Source material:

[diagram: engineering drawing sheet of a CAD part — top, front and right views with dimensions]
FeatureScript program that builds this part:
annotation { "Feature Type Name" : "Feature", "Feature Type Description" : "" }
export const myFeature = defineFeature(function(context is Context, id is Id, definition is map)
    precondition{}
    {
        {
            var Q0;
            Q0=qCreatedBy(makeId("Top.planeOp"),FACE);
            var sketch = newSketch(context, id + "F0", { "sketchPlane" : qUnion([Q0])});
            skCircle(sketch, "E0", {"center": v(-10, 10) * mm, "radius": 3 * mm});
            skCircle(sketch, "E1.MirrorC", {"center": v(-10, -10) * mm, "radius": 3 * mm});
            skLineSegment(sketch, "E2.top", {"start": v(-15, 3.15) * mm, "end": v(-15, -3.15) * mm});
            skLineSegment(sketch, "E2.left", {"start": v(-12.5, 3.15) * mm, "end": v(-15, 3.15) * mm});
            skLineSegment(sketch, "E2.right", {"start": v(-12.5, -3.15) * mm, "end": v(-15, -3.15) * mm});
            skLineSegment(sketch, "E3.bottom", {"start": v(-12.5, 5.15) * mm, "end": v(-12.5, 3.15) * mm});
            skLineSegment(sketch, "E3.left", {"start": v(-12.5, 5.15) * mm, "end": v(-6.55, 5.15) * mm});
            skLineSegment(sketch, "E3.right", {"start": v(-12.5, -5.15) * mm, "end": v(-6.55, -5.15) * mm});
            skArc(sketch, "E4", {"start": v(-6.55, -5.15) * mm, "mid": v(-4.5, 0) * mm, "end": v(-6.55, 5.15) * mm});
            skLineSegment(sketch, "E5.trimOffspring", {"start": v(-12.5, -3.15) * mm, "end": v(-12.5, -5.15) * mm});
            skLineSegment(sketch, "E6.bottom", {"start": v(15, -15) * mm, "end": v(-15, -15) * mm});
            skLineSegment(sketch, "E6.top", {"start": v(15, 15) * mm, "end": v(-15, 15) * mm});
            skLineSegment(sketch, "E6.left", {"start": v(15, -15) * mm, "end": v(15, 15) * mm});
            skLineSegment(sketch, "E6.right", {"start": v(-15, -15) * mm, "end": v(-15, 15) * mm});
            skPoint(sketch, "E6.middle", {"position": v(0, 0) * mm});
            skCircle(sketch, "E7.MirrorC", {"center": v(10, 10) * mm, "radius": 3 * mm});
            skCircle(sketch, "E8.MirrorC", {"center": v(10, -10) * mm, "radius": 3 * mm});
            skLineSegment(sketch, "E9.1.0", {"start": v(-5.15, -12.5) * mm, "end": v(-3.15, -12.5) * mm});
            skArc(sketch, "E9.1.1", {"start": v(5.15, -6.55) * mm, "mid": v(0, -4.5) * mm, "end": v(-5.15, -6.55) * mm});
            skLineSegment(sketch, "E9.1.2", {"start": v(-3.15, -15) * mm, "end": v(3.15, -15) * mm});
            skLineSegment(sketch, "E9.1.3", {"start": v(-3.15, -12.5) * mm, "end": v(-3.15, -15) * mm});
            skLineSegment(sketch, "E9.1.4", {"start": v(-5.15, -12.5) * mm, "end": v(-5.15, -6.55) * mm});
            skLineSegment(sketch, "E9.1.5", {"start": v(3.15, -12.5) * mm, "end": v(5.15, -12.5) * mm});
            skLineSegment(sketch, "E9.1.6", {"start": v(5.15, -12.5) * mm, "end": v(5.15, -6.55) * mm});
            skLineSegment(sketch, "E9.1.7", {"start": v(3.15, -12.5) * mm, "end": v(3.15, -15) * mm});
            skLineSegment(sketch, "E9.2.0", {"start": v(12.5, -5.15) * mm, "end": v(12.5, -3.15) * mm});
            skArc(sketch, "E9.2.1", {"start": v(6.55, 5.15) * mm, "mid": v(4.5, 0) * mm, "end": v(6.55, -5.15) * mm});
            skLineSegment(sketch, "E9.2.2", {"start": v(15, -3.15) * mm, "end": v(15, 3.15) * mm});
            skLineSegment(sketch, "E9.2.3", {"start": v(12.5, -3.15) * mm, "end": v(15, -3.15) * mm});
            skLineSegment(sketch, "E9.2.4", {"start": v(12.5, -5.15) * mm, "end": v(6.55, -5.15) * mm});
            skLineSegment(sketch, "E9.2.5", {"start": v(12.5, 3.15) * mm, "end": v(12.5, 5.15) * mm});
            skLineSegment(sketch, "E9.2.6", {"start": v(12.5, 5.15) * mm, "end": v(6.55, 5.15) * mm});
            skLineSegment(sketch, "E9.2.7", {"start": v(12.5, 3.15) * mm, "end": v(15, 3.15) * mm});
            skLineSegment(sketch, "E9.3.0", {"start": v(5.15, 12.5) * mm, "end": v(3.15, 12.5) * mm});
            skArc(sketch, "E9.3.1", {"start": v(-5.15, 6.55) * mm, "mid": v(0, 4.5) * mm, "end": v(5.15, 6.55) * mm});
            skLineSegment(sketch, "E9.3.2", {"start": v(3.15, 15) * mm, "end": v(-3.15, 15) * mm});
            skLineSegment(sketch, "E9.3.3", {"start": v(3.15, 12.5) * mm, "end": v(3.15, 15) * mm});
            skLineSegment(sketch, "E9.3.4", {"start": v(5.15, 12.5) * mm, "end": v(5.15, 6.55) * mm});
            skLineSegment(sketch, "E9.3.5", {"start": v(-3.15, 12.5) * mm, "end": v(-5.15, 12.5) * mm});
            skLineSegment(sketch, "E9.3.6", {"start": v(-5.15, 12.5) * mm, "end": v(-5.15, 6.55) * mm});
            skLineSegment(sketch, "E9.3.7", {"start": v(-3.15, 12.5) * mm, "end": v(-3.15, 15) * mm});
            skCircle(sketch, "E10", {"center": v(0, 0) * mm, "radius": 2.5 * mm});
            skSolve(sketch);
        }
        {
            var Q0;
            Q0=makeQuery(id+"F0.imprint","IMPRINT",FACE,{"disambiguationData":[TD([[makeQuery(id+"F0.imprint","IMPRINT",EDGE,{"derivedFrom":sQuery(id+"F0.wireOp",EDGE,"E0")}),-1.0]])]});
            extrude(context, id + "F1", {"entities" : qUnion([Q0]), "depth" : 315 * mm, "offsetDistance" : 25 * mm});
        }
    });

What you have to do: Show each line of the data above that contains the string "bottom", treating uppercase and lowercase letters as different.

Answer in full:
            skLineSegment(sketch, "E3.bottom", {"start": v(-12.5, 5.15) * mm, "end": v(-12.5, 3.15) * mm});
            skLineSegment(sketch, "E6.bottom", {"start": v(15, -15) * mm, "end": v(-15, -15) * mm});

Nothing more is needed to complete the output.